Females of the parasitic strepsipteran Stylops melittae specialise in parasitising mining bees producing large numbers of larvae on flowers. When the bee forages on the flower for pollen, the larvae attach themselves to the bee. Then, when the bee provisions a nest cell, one or more larval Strepsiptera enter into the larval bee's body and settle in its abdomen. After the larval bee matures, the strepsipteran larvae break through between two of the bee's abdominal segments, pupate while lodged within the host's abdomen, and then the males emerge as imagos and fly off to mate with virgin, still host-resident, females (i.e., the adult females—which have no wings, antennae, or even eyes—never leave the host). Female Strepsiptera release live young when the parasitized bee forages. The larval Strepsiptera must find their own host to begin the life cycle again.

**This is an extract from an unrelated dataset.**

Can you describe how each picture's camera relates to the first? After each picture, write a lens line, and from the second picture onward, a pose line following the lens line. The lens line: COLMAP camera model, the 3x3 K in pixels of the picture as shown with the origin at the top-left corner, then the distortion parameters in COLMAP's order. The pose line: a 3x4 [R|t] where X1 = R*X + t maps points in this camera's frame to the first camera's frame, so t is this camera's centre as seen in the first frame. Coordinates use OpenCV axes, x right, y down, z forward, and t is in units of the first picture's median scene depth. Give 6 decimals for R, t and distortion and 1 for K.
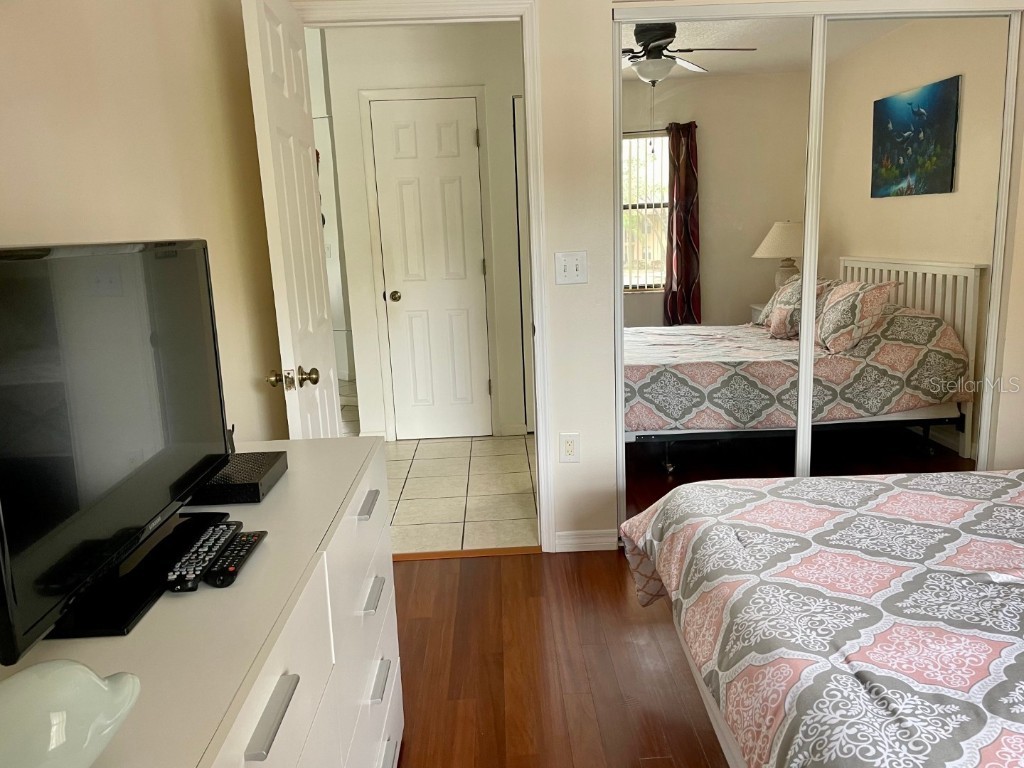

In a study on Öland three species of flies were observed at or near the nest entrances of A. scotica or around flowers upon which the female bees were foraging. These were the Conopid Myopa buccata, the bee fly Bombylius major and anthomyiid Leucophora personata. In addition, Myopa testacea, was also recorded as a parasite from sampled A. scotica. Other insects associated with the nests A. scotica include the cuckoo bee Nomada marshamella and the violet oil beetle (Meloe violaceus), the larvae of which attach themselves to foraging bees when they land on flowers and are transported by the bee into the cell where the consume the contents of the cell, including the eggs of the bee.

==Taxonomy==
There is some controversy over the naming of Andrena scotica, it was known as Andrena carantonica. This name was applied by the Italian entomologist Perez to specimens he collected near Bordeaux and then applied to similar bees collected elsewhere. On investigation it was found that A. carontonica is not the same species as A. scotica as described by Perkins, but is more likely a synonym of Andrena trimmerana. Bordeaux falls outside of the known range of A. scotica and the specimen was taken too late in the summer for that species. A scotica and A. trimmerana are sympatric in England. DNA analysis has confirmed that there are two different types, with one being present in Germany and France and the other in northern England and Sweden. Examination of the type of A. carantonica, has probably confirmed A. scotica as a separate species from A. carantonica which is almost certainly a junior synonym of A. trimmerana.